The movement of all these species is “the fingerprint of climate change,” Pecl says, “but it’s a fuzzy fingerprint.” That’s because not everything is moving in the same way and at the same rate. Scientists are limited by their ability to detect all these changes. “But we are trying to make the best inferences we can,” she says.

Scientists can see that many species have changed their range. Depending on their hemisphere, they’ve been moving north or south, toward the poles. Species on land have moved an average of 17 kilometers (11 miles) per decade. Aquatic species are moving even faster, at an average of 72 kilometers (45 miles) per decade. Some terrestrial species have also moved up mountainsides, following their preferred temperatures. And a similar thing has happened in the seas, with some species moving to deeper, cooler zones.

Malin Pinsky is an ecologist at Rutgers University in New Brunswick, N.J. He and his colleagues have sought to look into the future. They’ve used computer models of future temperatures to see what might happen to ocean animals in North American waters throughout the next 80 years. The researchers focused on 686 species of sharks and other fish, crustaceans and cephalopods. Species would generally move north, they reported May 16, 2018 in PLOS ONE.
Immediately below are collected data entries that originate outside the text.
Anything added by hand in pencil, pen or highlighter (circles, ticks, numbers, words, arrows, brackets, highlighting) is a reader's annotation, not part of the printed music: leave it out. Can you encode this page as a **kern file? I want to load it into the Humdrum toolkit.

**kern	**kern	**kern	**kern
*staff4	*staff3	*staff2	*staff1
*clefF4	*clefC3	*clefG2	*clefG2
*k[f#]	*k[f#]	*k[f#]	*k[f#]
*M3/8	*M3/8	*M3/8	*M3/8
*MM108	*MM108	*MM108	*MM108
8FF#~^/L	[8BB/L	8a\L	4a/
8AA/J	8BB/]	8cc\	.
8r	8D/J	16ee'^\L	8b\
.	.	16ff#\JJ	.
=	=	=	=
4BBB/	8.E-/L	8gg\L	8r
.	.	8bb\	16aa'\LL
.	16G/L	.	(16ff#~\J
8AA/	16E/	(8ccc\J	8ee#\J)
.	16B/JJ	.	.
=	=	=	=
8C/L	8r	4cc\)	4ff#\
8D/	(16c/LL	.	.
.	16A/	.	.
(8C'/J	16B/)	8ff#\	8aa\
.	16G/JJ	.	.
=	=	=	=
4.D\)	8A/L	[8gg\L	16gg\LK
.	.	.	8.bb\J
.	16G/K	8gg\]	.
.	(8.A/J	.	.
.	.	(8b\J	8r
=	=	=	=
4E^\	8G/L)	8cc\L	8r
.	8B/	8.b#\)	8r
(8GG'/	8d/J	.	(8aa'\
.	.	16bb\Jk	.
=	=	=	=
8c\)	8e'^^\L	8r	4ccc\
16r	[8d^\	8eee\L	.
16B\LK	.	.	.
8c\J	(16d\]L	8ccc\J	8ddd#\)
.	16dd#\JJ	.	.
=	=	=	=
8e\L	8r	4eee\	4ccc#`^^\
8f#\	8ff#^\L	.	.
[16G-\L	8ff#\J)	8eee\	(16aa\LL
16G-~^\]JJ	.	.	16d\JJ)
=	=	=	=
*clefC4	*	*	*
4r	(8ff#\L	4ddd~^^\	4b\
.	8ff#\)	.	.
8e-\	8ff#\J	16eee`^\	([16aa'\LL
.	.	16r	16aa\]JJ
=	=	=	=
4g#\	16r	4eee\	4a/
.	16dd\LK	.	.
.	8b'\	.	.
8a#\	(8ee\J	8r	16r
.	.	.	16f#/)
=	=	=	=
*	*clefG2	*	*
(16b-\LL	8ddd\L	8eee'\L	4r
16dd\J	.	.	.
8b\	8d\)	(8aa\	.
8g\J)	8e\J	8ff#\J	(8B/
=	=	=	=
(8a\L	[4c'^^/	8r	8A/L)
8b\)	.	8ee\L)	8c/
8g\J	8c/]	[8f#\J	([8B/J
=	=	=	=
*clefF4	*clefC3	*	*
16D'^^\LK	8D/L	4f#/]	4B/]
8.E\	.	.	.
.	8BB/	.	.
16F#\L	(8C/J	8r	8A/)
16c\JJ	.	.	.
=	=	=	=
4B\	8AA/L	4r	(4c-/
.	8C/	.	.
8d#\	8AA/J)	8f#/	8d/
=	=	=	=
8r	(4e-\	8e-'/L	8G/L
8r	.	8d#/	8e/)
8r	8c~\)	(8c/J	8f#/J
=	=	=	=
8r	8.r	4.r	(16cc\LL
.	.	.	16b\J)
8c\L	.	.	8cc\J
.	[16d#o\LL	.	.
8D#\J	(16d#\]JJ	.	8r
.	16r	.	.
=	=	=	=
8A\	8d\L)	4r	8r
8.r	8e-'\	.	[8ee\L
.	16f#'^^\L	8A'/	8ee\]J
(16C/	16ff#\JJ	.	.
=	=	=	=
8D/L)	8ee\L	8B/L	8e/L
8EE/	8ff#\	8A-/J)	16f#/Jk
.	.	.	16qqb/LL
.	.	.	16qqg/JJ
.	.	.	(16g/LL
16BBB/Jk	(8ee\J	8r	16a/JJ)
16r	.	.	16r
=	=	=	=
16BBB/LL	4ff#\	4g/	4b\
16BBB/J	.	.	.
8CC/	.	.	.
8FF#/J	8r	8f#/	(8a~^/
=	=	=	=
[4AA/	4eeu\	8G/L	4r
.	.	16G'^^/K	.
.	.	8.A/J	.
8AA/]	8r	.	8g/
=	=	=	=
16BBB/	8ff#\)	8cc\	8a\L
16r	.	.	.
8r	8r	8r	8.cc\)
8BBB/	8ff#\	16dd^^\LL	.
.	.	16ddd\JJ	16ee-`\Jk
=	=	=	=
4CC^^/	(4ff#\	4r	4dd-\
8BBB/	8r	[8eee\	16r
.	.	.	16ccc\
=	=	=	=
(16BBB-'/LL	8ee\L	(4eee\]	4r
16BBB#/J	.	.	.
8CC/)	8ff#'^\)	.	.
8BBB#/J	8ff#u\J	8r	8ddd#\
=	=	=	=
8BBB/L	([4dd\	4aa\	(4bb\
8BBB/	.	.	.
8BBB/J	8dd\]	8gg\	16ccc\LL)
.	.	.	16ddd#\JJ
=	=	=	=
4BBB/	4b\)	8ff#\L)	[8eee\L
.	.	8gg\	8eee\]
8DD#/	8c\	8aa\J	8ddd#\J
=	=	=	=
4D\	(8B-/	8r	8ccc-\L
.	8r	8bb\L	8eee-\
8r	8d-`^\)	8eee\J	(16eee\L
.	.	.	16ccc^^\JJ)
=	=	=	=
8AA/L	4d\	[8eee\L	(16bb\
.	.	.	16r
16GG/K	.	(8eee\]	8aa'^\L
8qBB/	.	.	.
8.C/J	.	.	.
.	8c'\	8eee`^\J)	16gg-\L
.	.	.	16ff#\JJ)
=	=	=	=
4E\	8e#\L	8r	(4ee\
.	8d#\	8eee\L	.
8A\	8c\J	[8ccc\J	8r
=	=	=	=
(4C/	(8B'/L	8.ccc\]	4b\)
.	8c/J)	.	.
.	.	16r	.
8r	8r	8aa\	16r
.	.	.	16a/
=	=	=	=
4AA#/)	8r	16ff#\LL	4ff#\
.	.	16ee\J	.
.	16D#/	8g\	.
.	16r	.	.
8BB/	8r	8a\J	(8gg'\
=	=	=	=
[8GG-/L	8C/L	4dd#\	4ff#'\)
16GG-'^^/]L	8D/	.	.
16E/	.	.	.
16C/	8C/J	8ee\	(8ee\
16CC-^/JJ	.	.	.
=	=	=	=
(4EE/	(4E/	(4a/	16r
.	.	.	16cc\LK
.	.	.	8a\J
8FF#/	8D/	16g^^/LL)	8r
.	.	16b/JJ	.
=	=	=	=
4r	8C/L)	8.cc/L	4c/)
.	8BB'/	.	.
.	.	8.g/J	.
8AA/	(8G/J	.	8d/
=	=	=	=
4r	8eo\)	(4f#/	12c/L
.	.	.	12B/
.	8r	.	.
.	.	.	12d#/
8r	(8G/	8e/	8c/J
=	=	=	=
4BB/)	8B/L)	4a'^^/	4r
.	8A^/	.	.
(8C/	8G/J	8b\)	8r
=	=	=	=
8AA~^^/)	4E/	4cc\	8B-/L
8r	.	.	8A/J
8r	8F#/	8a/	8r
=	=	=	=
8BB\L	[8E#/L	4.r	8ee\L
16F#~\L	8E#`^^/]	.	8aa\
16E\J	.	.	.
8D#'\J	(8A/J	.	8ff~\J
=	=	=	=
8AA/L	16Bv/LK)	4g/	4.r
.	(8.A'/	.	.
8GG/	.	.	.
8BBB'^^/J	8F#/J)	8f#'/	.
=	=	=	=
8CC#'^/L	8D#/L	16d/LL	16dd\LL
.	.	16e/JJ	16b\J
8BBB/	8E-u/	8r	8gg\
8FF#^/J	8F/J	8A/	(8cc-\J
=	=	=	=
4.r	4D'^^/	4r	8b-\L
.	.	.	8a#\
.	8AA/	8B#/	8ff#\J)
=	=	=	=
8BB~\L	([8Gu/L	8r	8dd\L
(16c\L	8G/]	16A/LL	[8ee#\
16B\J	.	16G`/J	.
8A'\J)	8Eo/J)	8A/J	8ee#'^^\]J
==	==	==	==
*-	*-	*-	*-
Some species, though, such as jack mackerel and canary rockfish, would move more than 1,000 kilometers (620 miles). In part, that’s because they can. They have the Gulf of Alaska and the Bering Sea to the north. But species in the Gulf of Mexico can only move so far. “If animals move to the north, they’ll end up on land,” Pinsky notes. That means such species could go extinct from the Gulf.

A long commute

Worth some $1.5 billion, North American lobsters (Homarus americanus) are big business. In fact, this is “the most valuable fishery resource in North America,” notes Pershing’s team. That provides a lot of incentive to look into the fishery’s health — and its likely future in a changing climate.